We’re not sure how the economics pan out this time, but the mayor must have gotten the message. The Indianapolis Department of Public Works is buying 24 Ford Fusion hybrids.
DPW also is preserving eight Ford F-150 pickups and 11 Sheriff’s vans made by domestic automakers by converting them to run on propane fuel.
The city estimates the gas and maintenance savings for the propane conversions amount to $15,000 per truck, over its useful life. Propane lately has been running at about $2.50 per equivalent of a gasoline gallon.

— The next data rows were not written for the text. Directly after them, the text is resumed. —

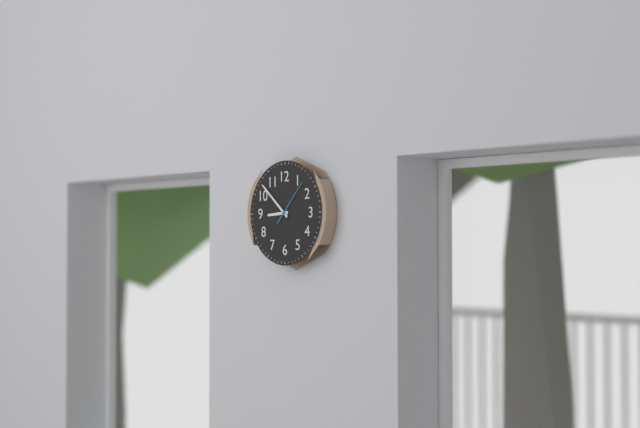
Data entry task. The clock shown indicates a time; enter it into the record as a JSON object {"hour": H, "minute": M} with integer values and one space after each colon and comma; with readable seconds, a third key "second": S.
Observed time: {"hour": 8, "minute": 52}
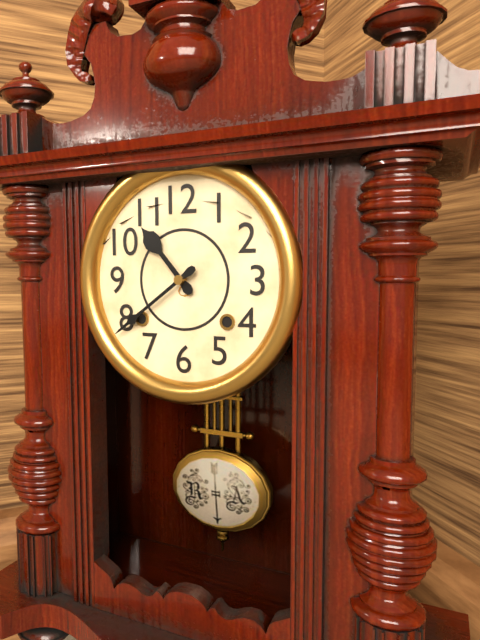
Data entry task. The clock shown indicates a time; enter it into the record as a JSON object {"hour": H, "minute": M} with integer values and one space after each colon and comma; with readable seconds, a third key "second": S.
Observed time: {"hour": 10, "minute": 39}
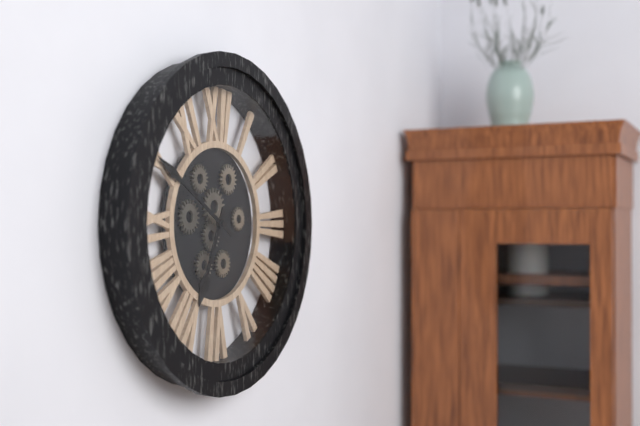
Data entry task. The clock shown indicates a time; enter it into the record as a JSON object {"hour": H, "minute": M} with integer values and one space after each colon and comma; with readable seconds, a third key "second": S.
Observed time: {"hour": 6, "minute": 50}
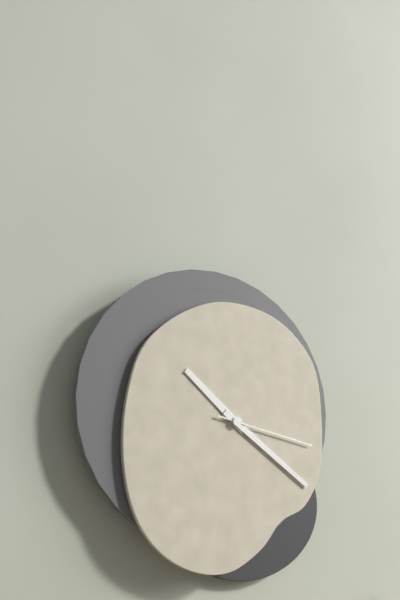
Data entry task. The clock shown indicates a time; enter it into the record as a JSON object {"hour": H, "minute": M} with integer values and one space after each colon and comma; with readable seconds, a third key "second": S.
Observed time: {"hour": 10, "minute": 21, "second": 17}
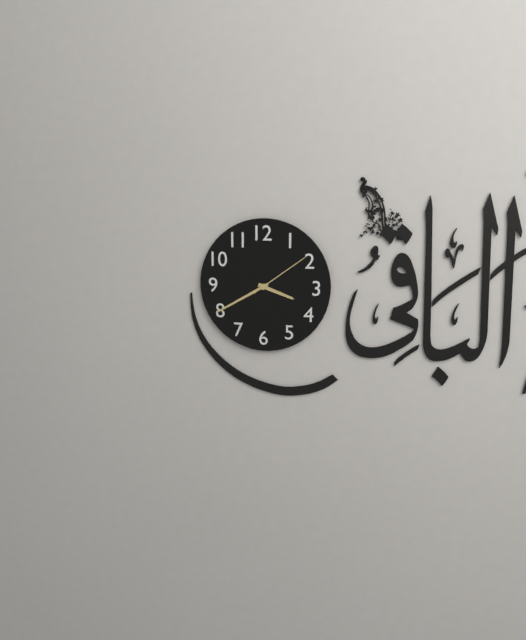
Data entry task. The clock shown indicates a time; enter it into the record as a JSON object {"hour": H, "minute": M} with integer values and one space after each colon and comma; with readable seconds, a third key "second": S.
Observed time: {"hour": 3, "minute": 40, "second": 9}
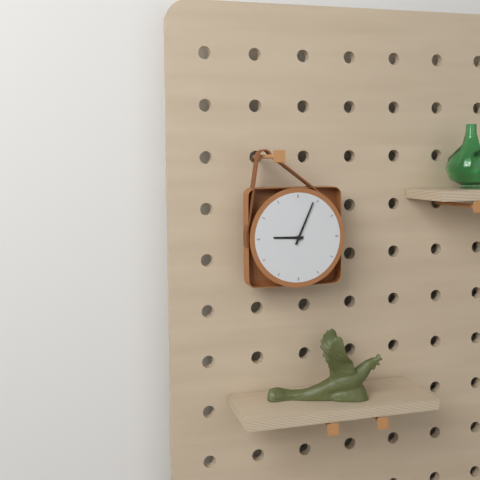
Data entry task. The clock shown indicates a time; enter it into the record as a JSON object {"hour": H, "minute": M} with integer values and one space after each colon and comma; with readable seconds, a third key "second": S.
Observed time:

The Ford Fusion hybrids average 30 miles a gallon versus the 20 mpg achieved by the Crown Victorias they’re replacing.
The fleet greening measures apparently were too cheap to pass up. The city, with help from the Indiana Clean Cities Coalition and Indiana Office of Energy Development, lassoed a $318,300 grant from the U.S. Department of Energy.
Propane and its cousin, compressed natural gas, aren’t as hip as hybrids and electric-only vehicles, but the economics have been favorable with the rise in gasoline prices. AT&T and Citizens Gas have extensive fleets of CNG-powered vehicles, and other companies are jumping aboard. Clean Cities recently helped the state of Indiana pull down grants to convert 19 dump trucks to CNG.
If the trend continues, such fuels could be good for conversion firms such as Greene’s Auto and Truck Service, in Indianapolis, and upstart Indy CNG, of Elwood.